Spalanco gli occhi, allibita. «Mi hai spiato?»
«Non rispondermi con un'altra domanda!» esclama lui, alzando la voce, spazientito. «Chi era quel tipo? Cosa ci facevi nella sua macchina? Non eri a casa di Raffaele?»
«Cos'è, un interrogatorio?» ribatto io, sulla difensiva.
«Sì, cazzo! Sei la mia ragazza!» grida lui.
Non l'ho mai visto così arrabbiato. E così possessivo.
«Non era nessuno» metto subito in chiaro io. «Solo un mio amico che mi ha accompagnata a casa perché ero in ritardo.»
Okay, non sono mai stata brava a mentire né tanto meno ora che ho i nervi a fior di pelle e sono pure stupita dal comportamento di Nicola.
«E non poteva farlo Raffaele?»
«Non aveva la macchina, sua madre era uscita» invento, dopo un attimo di esitazione.
Nicola sospira fortemente e poi alza gli occhi al cielo. «La prossima volta chiamami che ti vengo a prendere io, okay?»
Sorrido, intenerita. Che dolce che è quando è geloso.
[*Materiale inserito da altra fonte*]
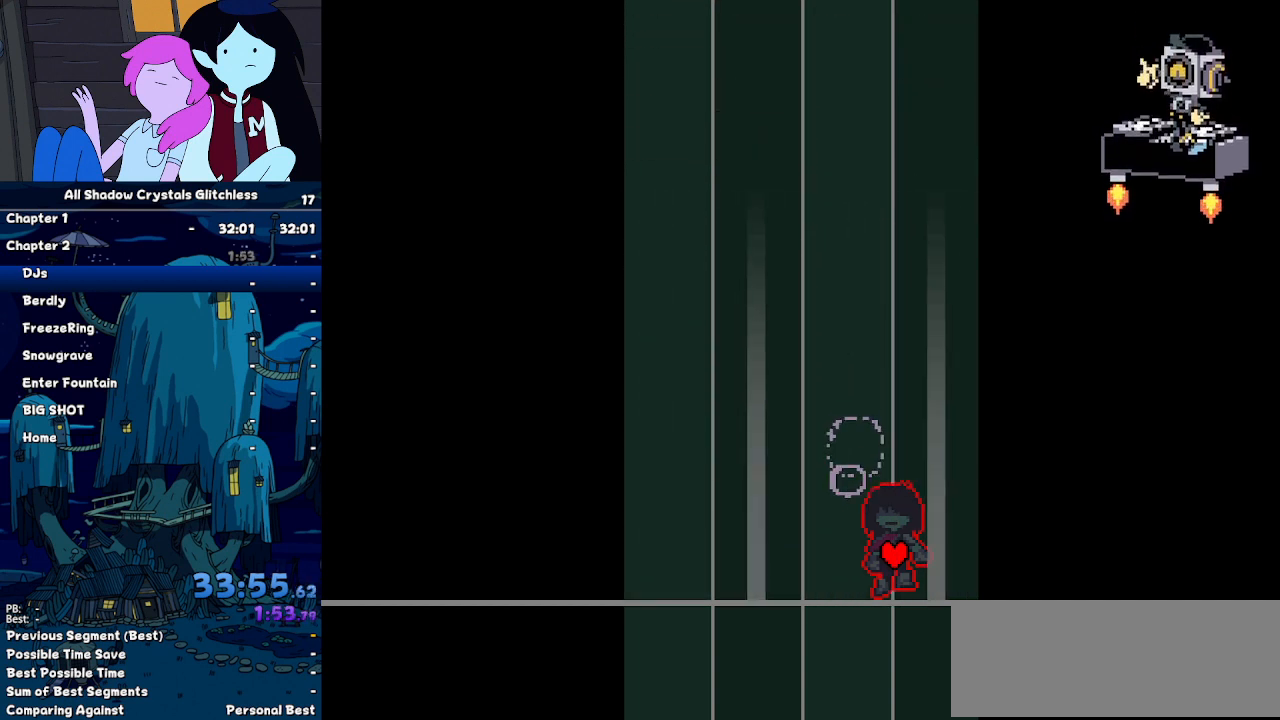
{"keys": [], "events": [[67, "right", "up"]]}
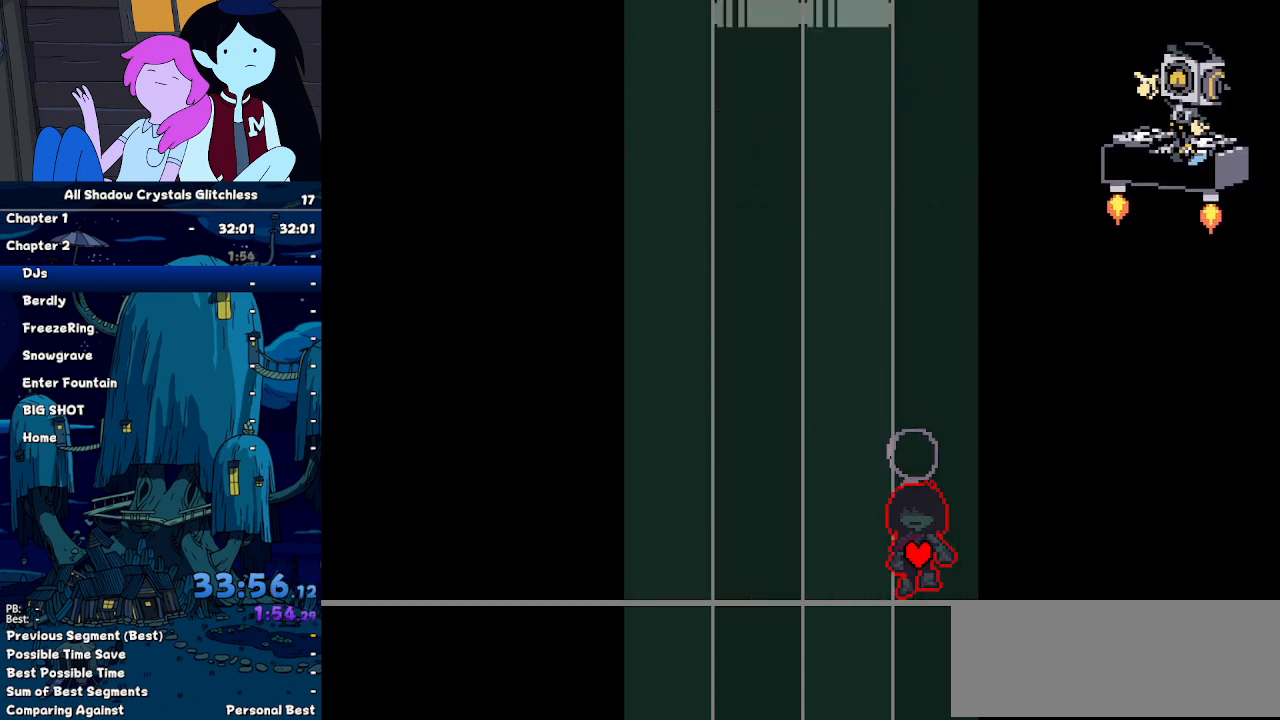
{"keys": [], "events": []}
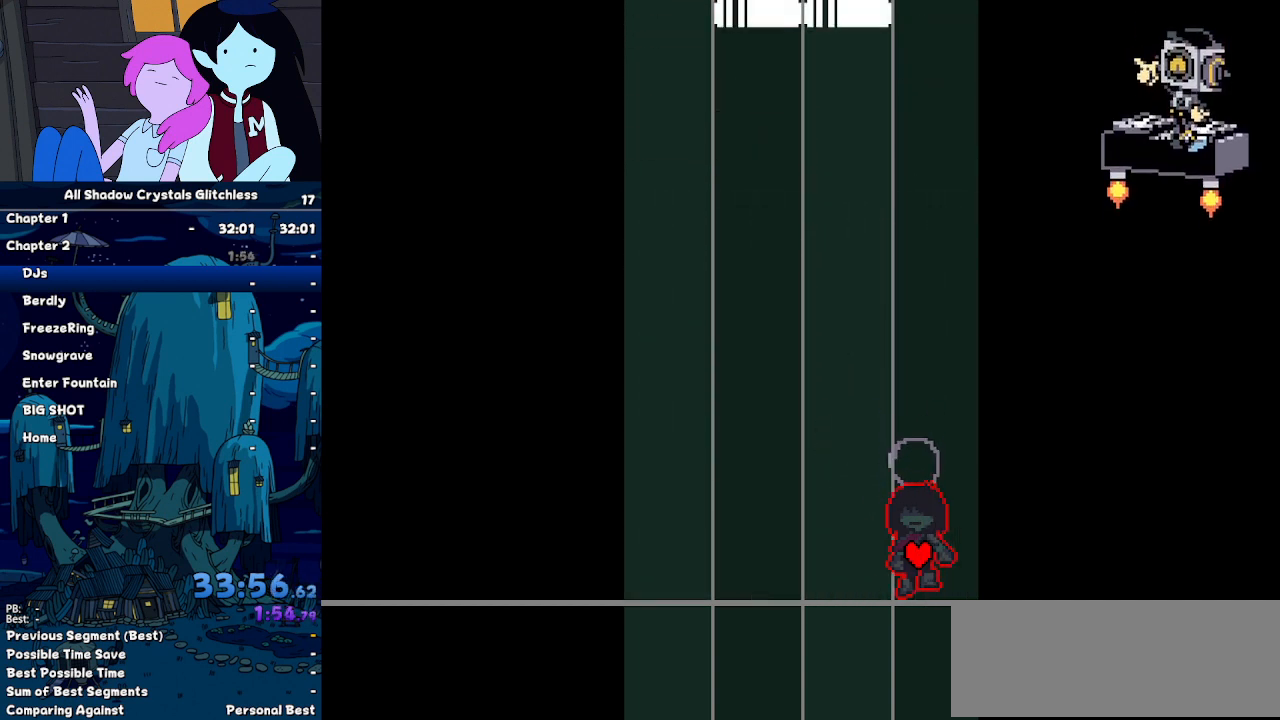
{"keys": [], "events": []}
«Okay, signor capitano» rispondo io, ironicamente.
«Dai, vieni qui» fa lui d'un tratto, spalancando le braccia.
Io mi rifugio nel suo abbraccio, sentendomi finalmente al sicuro e rilassata.
«C'è qualcuno in casa?» chiedo poi, in un soffio.
«No, siamo soli soletti» mi risponde lui, avvicinandosi lentamente al lobo del mio orecchio per poi mordicchiarmelo con dolcezza.
Mi salgono le farfalle alla pancia e il respiro si fa più affannato.
«No, Nik, devo...» borbotto, tra un respiro e l'altro. «Devo andare... a... prepararmi...»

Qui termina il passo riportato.